Exact copies of the records below are needed, free of pictures.

(Records from a collection)
==*==

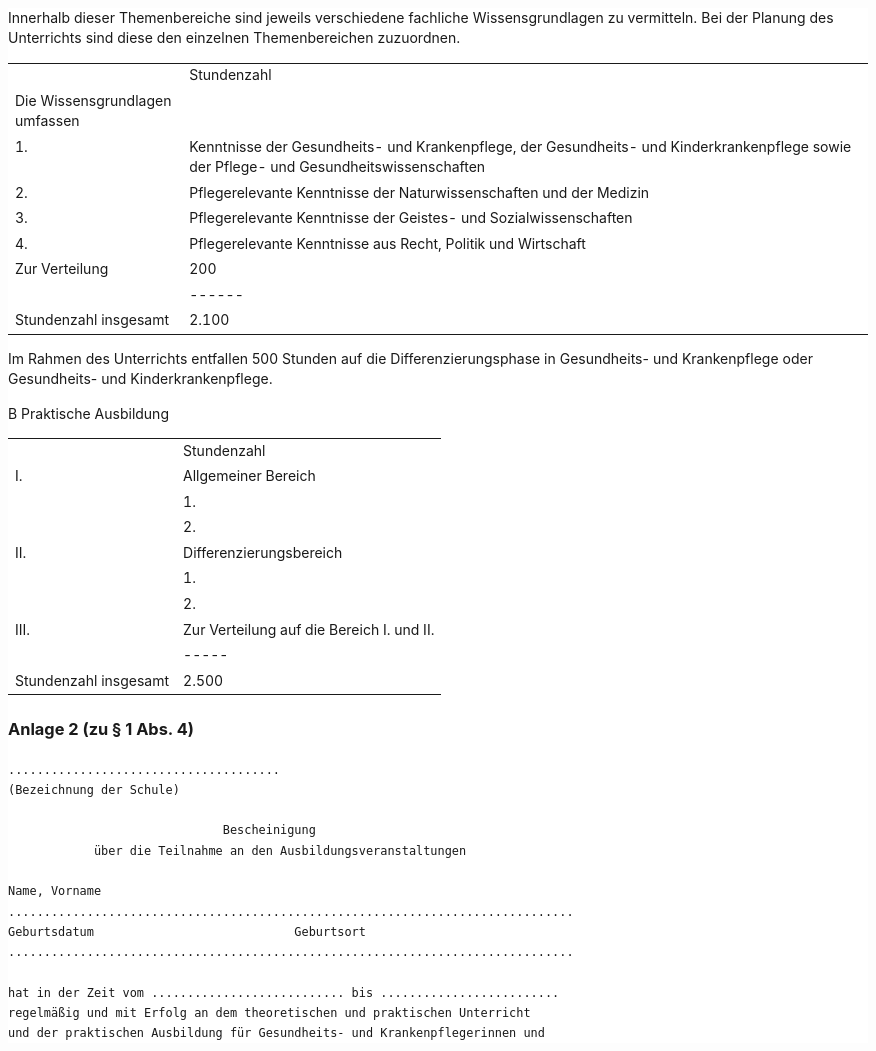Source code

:Innerhalb dieser Themenbereiche sind jeweils verschiedene fachliche Wissensgrundlagen zu vermitteln. Bei der Planung des Unterrichts sind diese den einzelnen Themenbereichen zuzuordnen.

|                                |                                                                                                                                         |
|--------------------------------|-----------------------------------------------------------------------------------------------------------------------------------------|
|                                | Stundenzahl                                                                                                                             |
| Die Wissensgrundlagen umfassen |                                                                                                                                         |
| 1.                             | Kenntnisse der Gesundheits- und Krankenpflege, der Gesundheits- und Kinderkrankenpflege sowie der Pflege- und Gesundheitswissenschaften |
| 2.                             | Pflegerelevante Kenntnisse der Naturwissenschaften und der Medizin                                                                      |
| 3.                             | Pflegerelevante Kenntnisse der Geistes- und Sozialwissenschaften                                                                        |
| 4.                             | Pflegerelevante Kenntnisse aus Recht, Politik und Wirtschaft                                                                            |
| Zur Verteilung                 | 200                                                                                                                                     |
|                                | ------                                                                                                                                  |
| Stundenzahl insgesamt          | 2.100                                                                                                                                   |

Im Rahmen des Unterrichts entfallen 500 Stunden auf die Differenzierungsphase in Gesundheits- und Krankenpflege oder Gesundheits- und Kinderkrankenpflege.

  
  
  
  
B Praktische Ausbildung

|                       |                                           |
|-----------------------|-------------------------------------------|
|                       | Stundenzahl                               |
| I.                    | Allgemeiner Bereich                       |
|                       | 1.                                        |
|                       | 2.                                        |
| II.                   | Differenzierungsbereich                   |
|                       | 1.                                        |
|                       | 2.                                        |
| III.                  | Zur Verteilung auf die Bereich I. und II. |
|                       | -----                                     |
| Stundenzahl insgesamt | 2.500                                     |

### Anlage 2 (zu § 1 Abs. 4)

```
......................................
(Bezeichnung der Schule)
 
                              Bescheinigung
            über die Teilnahme an den Ausbildungsveranstaltungen
 
Name, Vorname
...............................................................................
Geburtsdatum                            Geburtsort
...............................................................................
 
hat in der Zeit vom ........................... bis .........................
regelmäßig und mit Erfolg an dem theoretischen und praktischen Unterricht
und der praktischen Ausbildung für Gesundheits- und Krankenpflegerinnen und
```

==*==

◆ FINISHED EXERCISE
Source code

:Innerhalb dieser Themenbereiche sind jeweils verschiedene fachliche Wissensgrundlagen zu vermitteln. Bei der Planung des Unterrichts sind diese den einzelnen Themenbereichen zuzuordnen.

|                                |                                                                                                                                         |
|--------------------------------|-----------------------------------------------------------------------------------------------------------------------------------------|
|                                | Stundenzahl                                                                                                                             |
| Die Wissensgrundlagen umfassen |                                                                                                                                         |
| 1.                             | Kenntnisse der Gesundheits- und Krankenpflege, der Gesundheits- und Kinderkrankenpflege sowie der Pflege- und Gesundheitswissenschaften |
| 2.                             | Pflegerelevante Kenntnisse der Naturwissenschaften und der Medizin                                                                      |
| 3.                             | Pflegerelevante Kenntnisse der Geistes- und Sozialwissenschaften                                                                        |
| 4.                             | Pflegerelevante Kenntnisse aus Recht, Politik und Wirtschaft                                                                            |
| Zur Verteilung                 | 200                                                                                                                                     |
|                                | ------                                                                                                                                  |
| Stundenzahl insgesamt          | 2.100                                                                                                                                   |

Im Rahmen des Unterrichts entfallen 500 Stunden auf die Differenzierungsphase in Gesundheits- und Krankenpflege oder Gesundheits- und Kinderkrankenpflege.

  
  
  
  
B Praktische Ausbildung

|                       |                                           |
|-----------------------|-------------------------------------------|
|                       | Stundenzahl                               |
| I.                    | Allgemeiner Bereich                       |
|                       | 1.                                        |
|                       | 2.                                        |
| II.                   | Differenzierungsbereich                   |
|                       | 1.                                        |
|                       | 2.                                        |
| III.                  | Zur Verteilung auf die Bereich I. und II. |
|                       | -----                                     |
| Stundenzahl insgesamt | 2.500                                     |

### Anlage 2 (zu § 1 Abs. 4)

```
......................................
(Bezeichnung der Schule)
 
                              Bescheinigung
            über die Teilnahme an den Ausbildungsveranstaltungen
 
Name, Vorname
...............................................................................
Geburtsdatum                            Geburtsort
...............................................................................
 
hat in der Zeit vom ........................... bis .........................
regelmäßig und mit Erfolg an dem theoretischen und praktischen Unterricht
und der praktischen Ausbildung für Gesundheits- und Krankenpflegerinnen und
```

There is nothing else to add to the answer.